▶ [OBJECTIVE]
Reproduce each text line of the records below verbatim and in their original order, leaving out the pictures.
▬▬▬
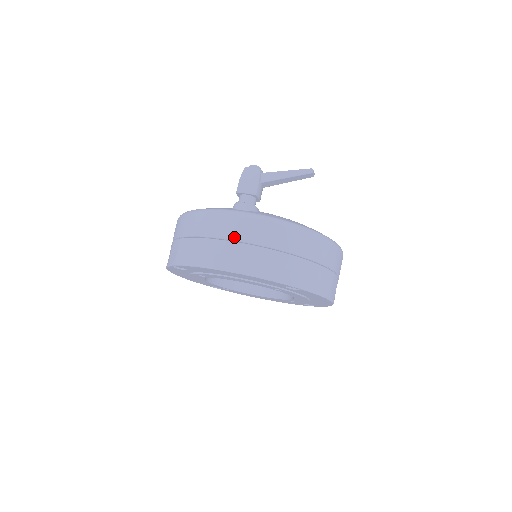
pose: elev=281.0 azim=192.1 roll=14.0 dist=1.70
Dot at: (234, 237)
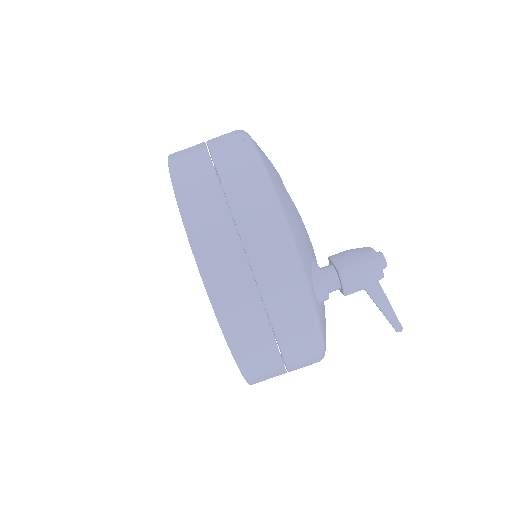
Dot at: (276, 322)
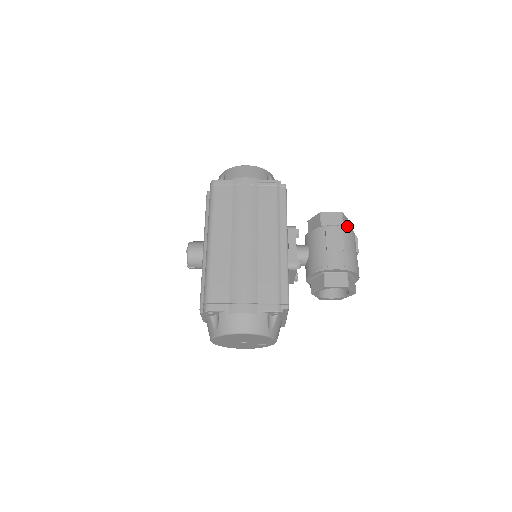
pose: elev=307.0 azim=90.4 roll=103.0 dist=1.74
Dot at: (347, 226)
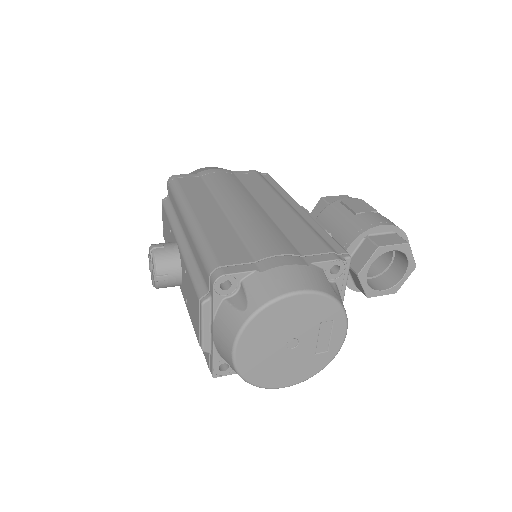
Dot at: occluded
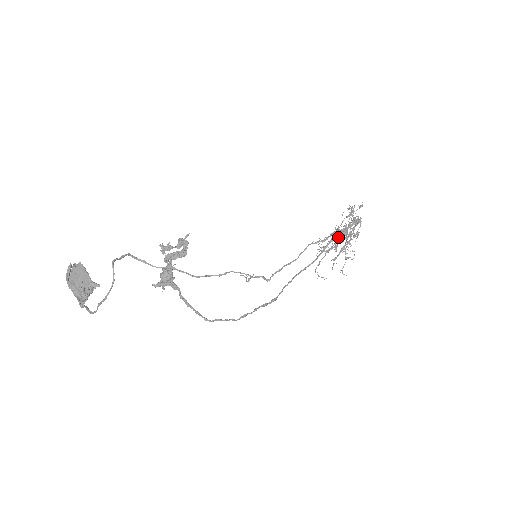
▬▬▬
▶ [THE REPLY]
pose: elev=281.0 azim=192.1 roll=14.0 dist=1.70
Dot at: (234, 237)
Dot at: (276, 322)
pose: elev=307.0 azim=90.4 roll=103.0 dist=1.74
Dot at: (347, 226)
Dot at: occluded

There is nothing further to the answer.